Any Dremel attachments good for first pass support bump removal on grey resin?


#1

Like the title says, have some form2 grey resin prints that I’d like to do a cleanup pass on with a Dremel, looking for recommendations on attachments that would be good for removing support bumps and some captured resin clumps but won’t gun up or dig hard into the resin.


#2

I think it’s very easy to go too far with a Dremel whichever attachment you’re using. Personally I use a combination of needle files, Wet & Dry paper and/or a Proxxon Pen Sander. I’ve also had some success using a sharp modelling knife or a scalpel to cut the bumps off reasonably flush.


#3

I wouldn’t go on Dremel for this, its too aggressive.
I’m also using scalpel and wet & dry paper.
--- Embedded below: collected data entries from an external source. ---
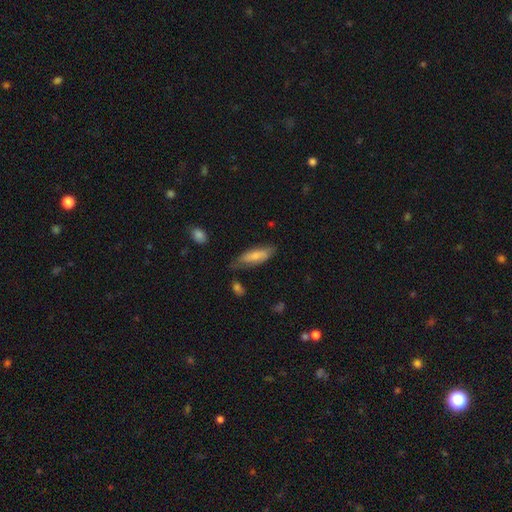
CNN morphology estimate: Smooth or featured? Predicted: smooth (p=0.72). How rounded? Predicted: in between (p=0.55). Merging? Predicted: none (p=0.61).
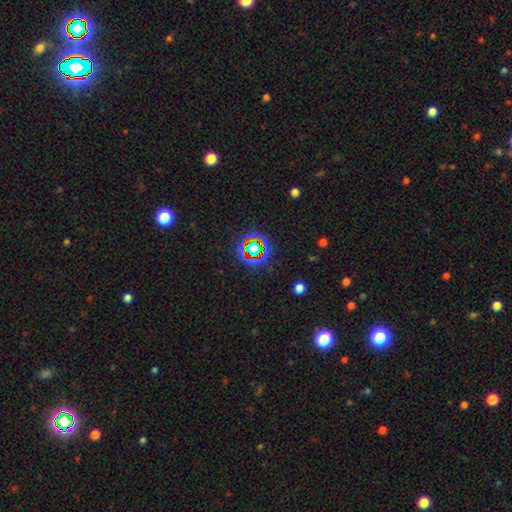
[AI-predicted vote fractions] Smooth or featured: star or artifact — 69% (smooth — 19%)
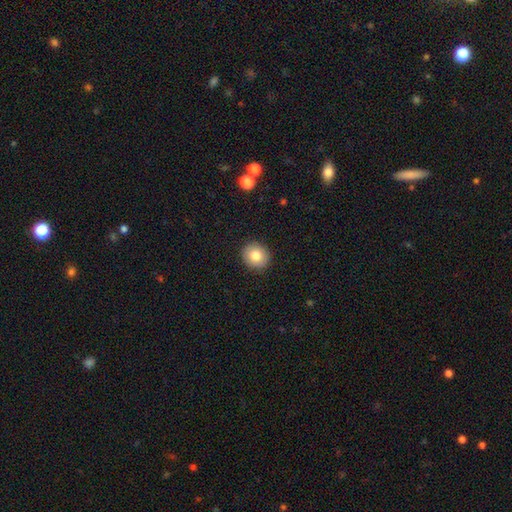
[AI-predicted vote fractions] The model was most divided on "how rounded": round: 83%, in between: 16%, cigar-shaped: 1%. More confident: merging — none (91%); smooth or featured — smooth (81%).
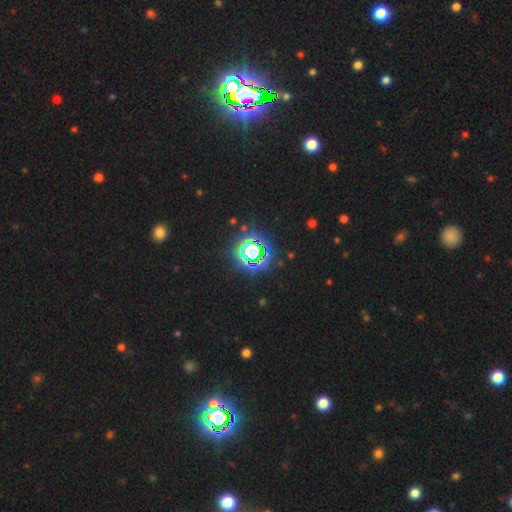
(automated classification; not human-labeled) Smooth or featured: star or artifact — 73% (smooth — 17%)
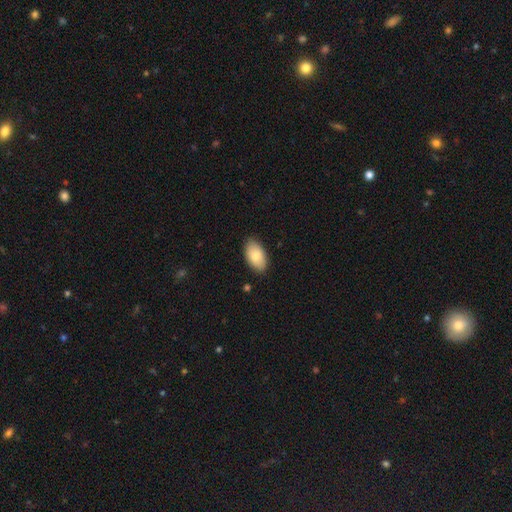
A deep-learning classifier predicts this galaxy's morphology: smooth 80%, featured or disk 14%, star or artifact 6%. Down the decision tree: how rounded — in between (95%); merging — none (86%).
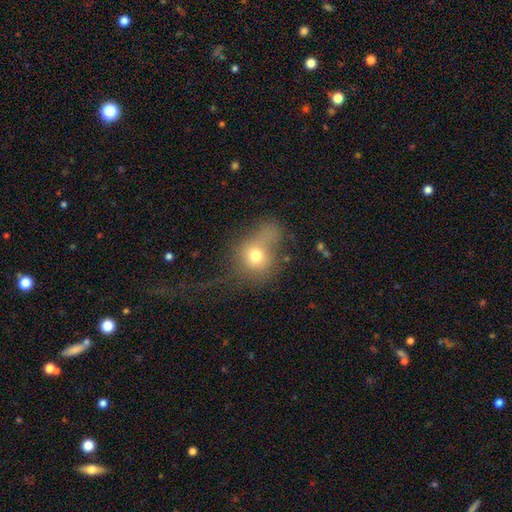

I’m using Dremel to cut through the entire part or to reshape it if i messed up with the design.

By the way, I found the grinding stone head for dremel as the best one to cut through Formlabs material. Dimon or regular head taking longer. The disadvantage is that it is very thick head and taking a lot of material. Also tons of dust.


#4

I use the “Wondercutter S” ultrasonic razor knife. Cuts right through the supports
using very little pressure.


#5

It depends on what you are trying to achieve. I general I would suggest a split shank plus fine wet and dry, maybe start at 320 or 400 grit, or if you could find one, a miniature flap wheel Again you would need one with a similar grit. You could use rubber wheels, but they would tend to ‘dig in’ unless you were very careful or skilled.

Personally I use a 6 inch second cut engineer’s file, but then I’ mostly cleaning up edges.


#6

I use a split shaft with various sandpaper grades, but I agree that 320 or 400 are best for most situations. Aggressive enough to grind down the support nubs but not so much that it won’t easily mar the surface of the model. :+1:


#7

I have a Dremel tool, but found it to be a bit hard to handle, especially when dealing with very fine details, so instead I bought a nail sander and diamond tipped sanding bits.

It’s so much easier to handle since it’s really pen sized, it’s technically one speed, 20,000 rpm, but that rating is with the 3.7V rechargeable battery it came with, so when I use a standard 1.5V battery, the speed drops dramatically, to around 7,500 rpm. Also one battery lasts a very long time.

I also use a Proxxon pen sander, but that’s mostly good on larger, near flat surfaces. The small pen and long fine bits let me get into small areas and crevices.